AWASH
Ed Barna
I’m a native Vermonter, I’ve lived 50 of my 60 years in Vermont, and in my 25 years as a newspaper reporter I’ve seen more than my share of strange things. But I’ve never seen anything like the parking lot Saturday night at the Addison County Fair and Field Days.
This event is billed as Vermont’s most agricultural fair, which is plausible given agriculture’s major presence in the Champlain Valley. This in turn is logical because of, in one four-letter word, clay.
To simplify somewhat, clay is ground-up mountains. Since Vermont had two-mile-high glaciers doing the grinding, the particles in Addison County’s clay approach the nanotechnological. While this makes the soil wonderfully fertile—minerals are more accessible in smaller particles; think of how much of a fistsize rock is on the inside versus the outside—also it makes the wet clay infuriatingly, gruesomely gluesome.
Which brings us to Saturday night. My wife and I were headed for Field Days at sunset, so she could pick up the beaded necklace that had won a ribbon just short of the Grand Prize. Simple errand, we thought.
But when we got there, two things were apparent: the place was packed, and the parking lot wasn’t. The roads between the parking places were fine, having through the years received enough gravel and cracked marble waste to support a skyscraper during annual bouts with the wet clay. The parking “spaces” were something else.
Where they weren’t churned into mire, they had vehicle tracks up to a foot deep going through them, in a kind of demonic Death by Chocolate topping off what had been a placid hayfield. We drove where the parking directors directed, searching for anything that looked like it wouldn’t engulf our Saturn in the Green Mountain State’s version of the La Brea Tar Pits, with no success.

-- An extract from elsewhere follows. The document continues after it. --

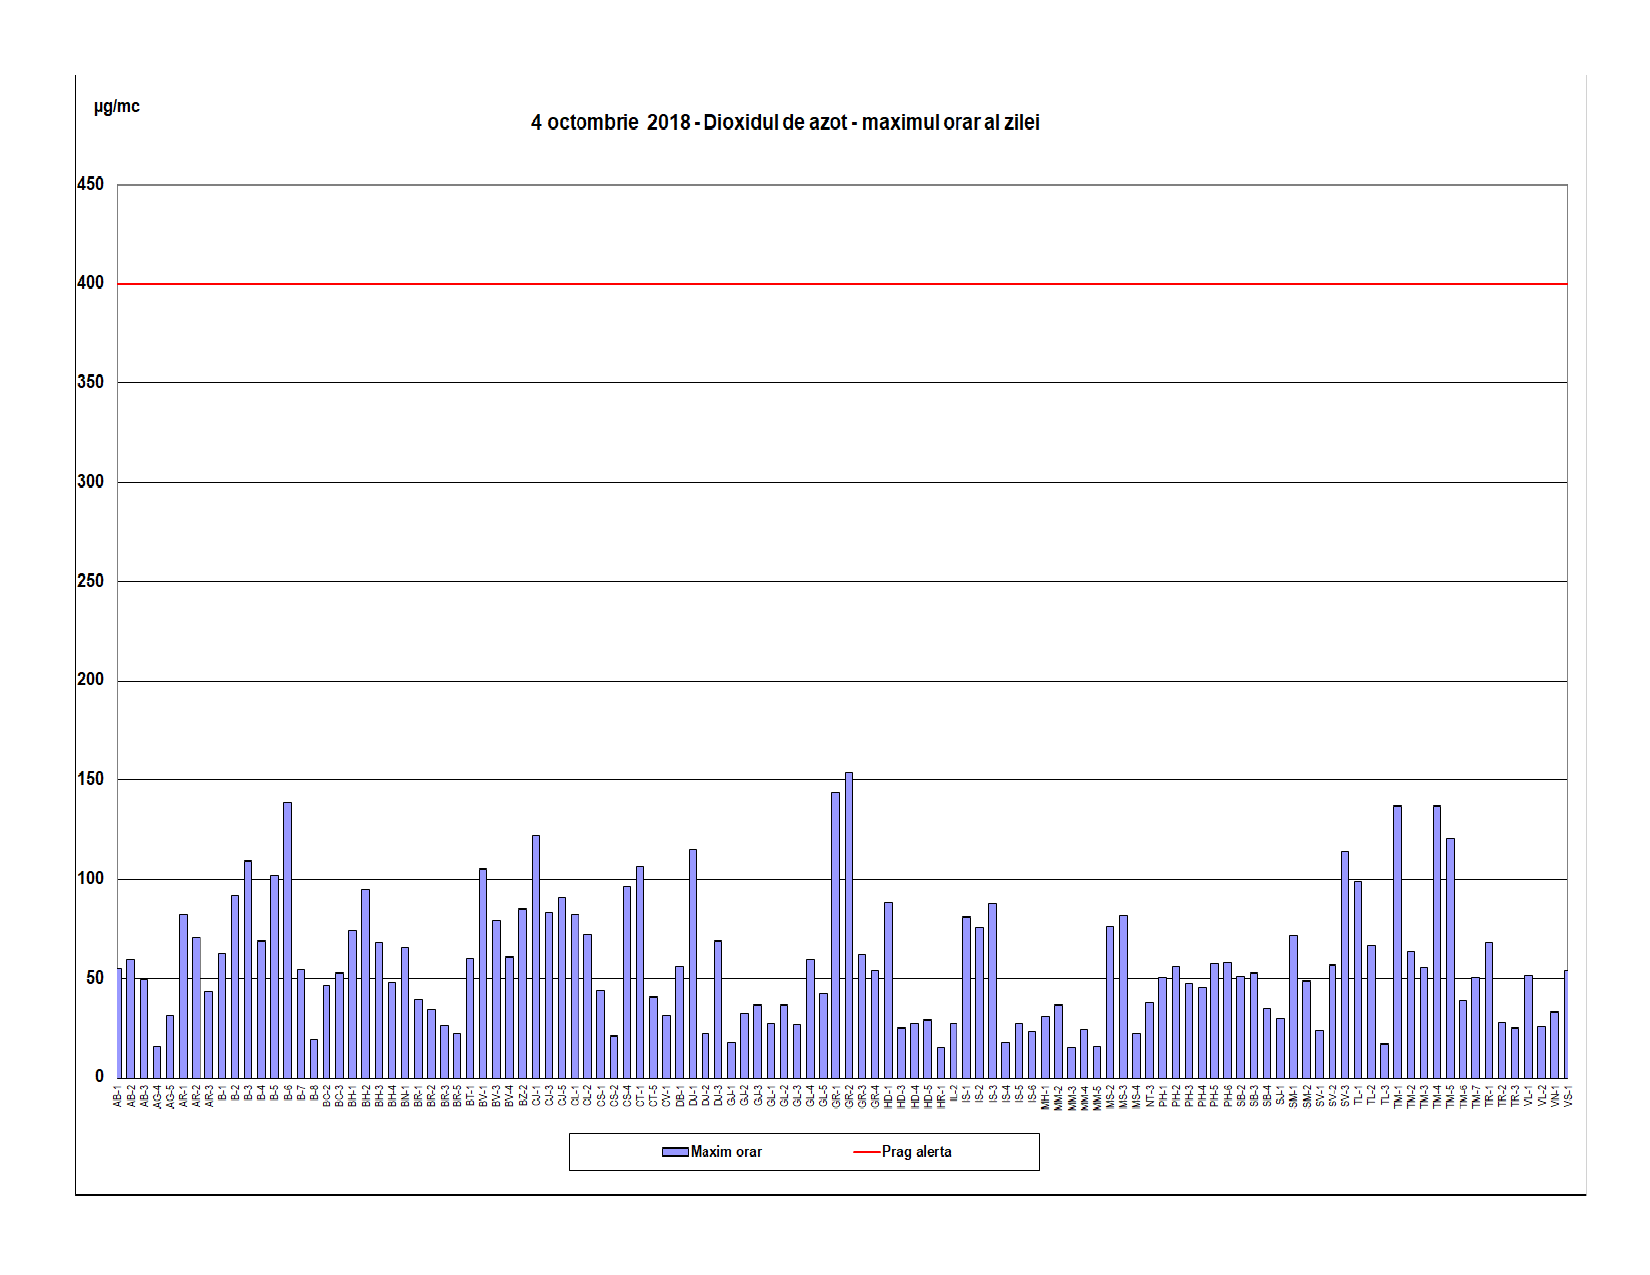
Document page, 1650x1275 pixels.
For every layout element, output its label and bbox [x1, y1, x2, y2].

picture [75, 75, 1587, 1196]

The liquidity that has dried up in the nation’s financial system apparently had taken a holiday in New Haven, Vermont. Through windows closed so we wouldn’t get spattered, we could hear the sorts of engine whines that normally accompany an ice storm, or on a smaller scale the death throes of flies that have blundered into spider webs.
Three cheers for the good folk of Addison County, who weren’t going to let this spectacle keep them away from their beloved culminating Demolition Derby and fireworks. As I put it in a poem about Addison County clay once, the story about clay making men “is true: it does.” But we didn’t have to stop—Irene could retrieve her prizewinner on Sunday—and we didn’t. We went back to Middlebury, maybe or maybe not with our tail between our legs, but certainly with our muffler between our wheels.
The irony of which is, as any long-time Addison County resident knows, there is still time for a drought to turn all those sharp-edged ruts into the sort of material the ancient Mesopotamians used to build ziggurats.
So that’s what happens when possibly the rainiest year on record hits The Great Plains of Vermont. The wicked floods, in Addison County, take place in mountain towns like Bristol, Lincoln and Ripton. Washouts during the past week stranded Ripton by making Route 125—a major state road, not some glorified cow path—impassible both to the east and west.
Whatever else is true about climate change, there’s little doubt that we’ve entered a period of wild swings and unpredictable extremes. I’m old enough to remember the onset: in the late 1970’s, scientists who had reviewed historical records warned that people should not judge what was likely to happen by the unusually steady seasonal patterns since World War II.
Who would have thought that some day we might be nostalgic for the calm, predictable Sixties?
But as Addison County’s example shows, there’s a good side and a bad side to everything. If the Champlain Valley’s silo-studded “Great Plains” were not a former sea and lake bed, they’d be suburbs of Burlington. In the end, the clay is—as those who remember the title of this essay will perhaps have anticipated—a wash.